Desakan itu disampaikan setelah Komisi A menerima audiensi Perhimpunan Pemilik dan Penghuni Satuan Rumah Susun (PPRS) Puri Garden, Jumat (7/8).
Anggota Komisi A DPRD DKI Jakarta, Ongen Sangaji, mengatakan Dinas Perumahan Rakyat dan Kawasan Permukiman (PRKP) seharusnya aktif menjadi penengah sekaligus membantu mencari penyelesaian atas konflik yang terjadi.
“Seharusnya Dinas Perumahan ini sebagai penengah dan mampu menyelesaikan persoalan di perumahan-perumahan yang ada di Jakarta,” ujar Ongen.
Menurut dia, konflik yang tidak segera diselesaikan berpotensi merugikan penghuni. Ia menilai pemerintah daerah tidak boleh bersikap pasif ketika perselisihan pengelolaan rumah susun telah mengganggu warga.
“Dinas Perumahan ini membiarkan mereka berselisih,” tegasnya.
Karena itu, Komisi A meminta Dinas PRKP bersama Biro Hukum dan Inspektorat DKI Jakarta segera duduk bersama para penghuni untuk mencari solusi terbaik.
“Menyelesaikan secara baik-baik apa yang harus dilakukan,” kata Ongen.
Ia menambahkan, jika mediasi yang dilakukan belum menghasilkan kesepakatan, persoalan tersebut dapat kembali dibahas bersama Komisi A untuk menentukan langkah selanjutnya.

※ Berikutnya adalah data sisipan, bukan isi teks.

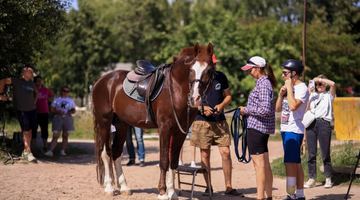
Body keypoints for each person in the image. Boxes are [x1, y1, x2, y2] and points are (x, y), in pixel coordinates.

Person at [190, 54, 241, 196]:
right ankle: (209, 187)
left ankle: (229, 187)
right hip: (201, 121)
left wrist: (222, 105)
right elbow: (190, 101)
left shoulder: (221, 76)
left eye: (215, 63)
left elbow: (229, 95)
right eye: (212, 63)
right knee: (204, 155)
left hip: (220, 121)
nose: (214, 65)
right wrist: (201, 108)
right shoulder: (196, 78)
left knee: (226, 152)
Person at [239, 56, 276, 200]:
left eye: (251, 69)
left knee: (259, 165)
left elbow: (265, 109)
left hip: (257, 128)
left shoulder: (262, 84)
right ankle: (268, 196)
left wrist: (246, 110)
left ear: (258, 68)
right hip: (261, 128)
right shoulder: (264, 83)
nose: (249, 72)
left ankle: (260, 197)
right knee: (264, 164)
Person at [275, 59, 309, 200]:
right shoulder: (287, 88)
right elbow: (277, 109)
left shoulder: (302, 88)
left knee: (289, 163)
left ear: (293, 73)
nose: (282, 76)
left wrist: (289, 89)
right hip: (285, 127)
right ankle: (299, 195)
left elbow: (294, 106)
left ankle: (291, 194)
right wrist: (280, 94)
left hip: (294, 130)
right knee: (295, 163)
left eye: (285, 73)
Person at [304, 75, 336, 189]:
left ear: (325, 84)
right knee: (311, 153)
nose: (319, 86)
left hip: (324, 123)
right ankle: (312, 178)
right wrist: (314, 81)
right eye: (317, 84)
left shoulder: (329, 95)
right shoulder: (312, 95)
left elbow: (333, 84)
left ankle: (328, 178)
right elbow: (310, 84)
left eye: (321, 84)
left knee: (325, 152)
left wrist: (320, 80)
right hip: (311, 123)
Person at [0, 66, 38, 162]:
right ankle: (28, 152)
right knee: (26, 130)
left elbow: (36, 93)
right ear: (24, 73)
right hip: (22, 110)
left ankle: (26, 151)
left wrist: (34, 102)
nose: (31, 73)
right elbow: (2, 81)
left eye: (31, 72)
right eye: (29, 71)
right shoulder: (16, 81)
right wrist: (1, 94)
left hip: (32, 110)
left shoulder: (32, 83)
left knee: (30, 130)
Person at [45, 86, 76, 157]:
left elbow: (74, 110)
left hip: (67, 118)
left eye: (67, 91)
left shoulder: (71, 100)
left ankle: (63, 151)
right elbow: (52, 109)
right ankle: (50, 151)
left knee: (65, 135)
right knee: (56, 135)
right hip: (58, 118)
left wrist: (70, 111)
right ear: (61, 91)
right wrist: (58, 111)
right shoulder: (56, 100)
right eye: (64, 91)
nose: (66, 93)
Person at [32, 76, 53, 152]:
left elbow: (51, 97)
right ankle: (33, 148)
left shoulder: (46, 90)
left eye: (40, 81)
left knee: (44, 129)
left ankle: (45, 146)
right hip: (34, 112)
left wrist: (49, 100)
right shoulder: (32, 90)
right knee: (33, 129)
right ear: (34, 82)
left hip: (44, 112)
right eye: (37, 81)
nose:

“Kalau tidak bisa, kembali ke sini lagi,” ujarnya.
Selain penyelesaian konflik kepengurusan, Komisi A juga menyoroti perlindungan hak penghuni selama perselisihan berlangsung. Hal itu menyusul adanya laporan dugaan intimidasi dan ancaman antarpenghuni.
Ongen meminta penghuni tidak ragu melapor kepada aparat penegak hukum apabila menemukan tindakan yang mencurigakan atau berpotensi melanggar hukum.
“Segera melaporkan kepada APH (aparat penegak hukum),” pungkasnya.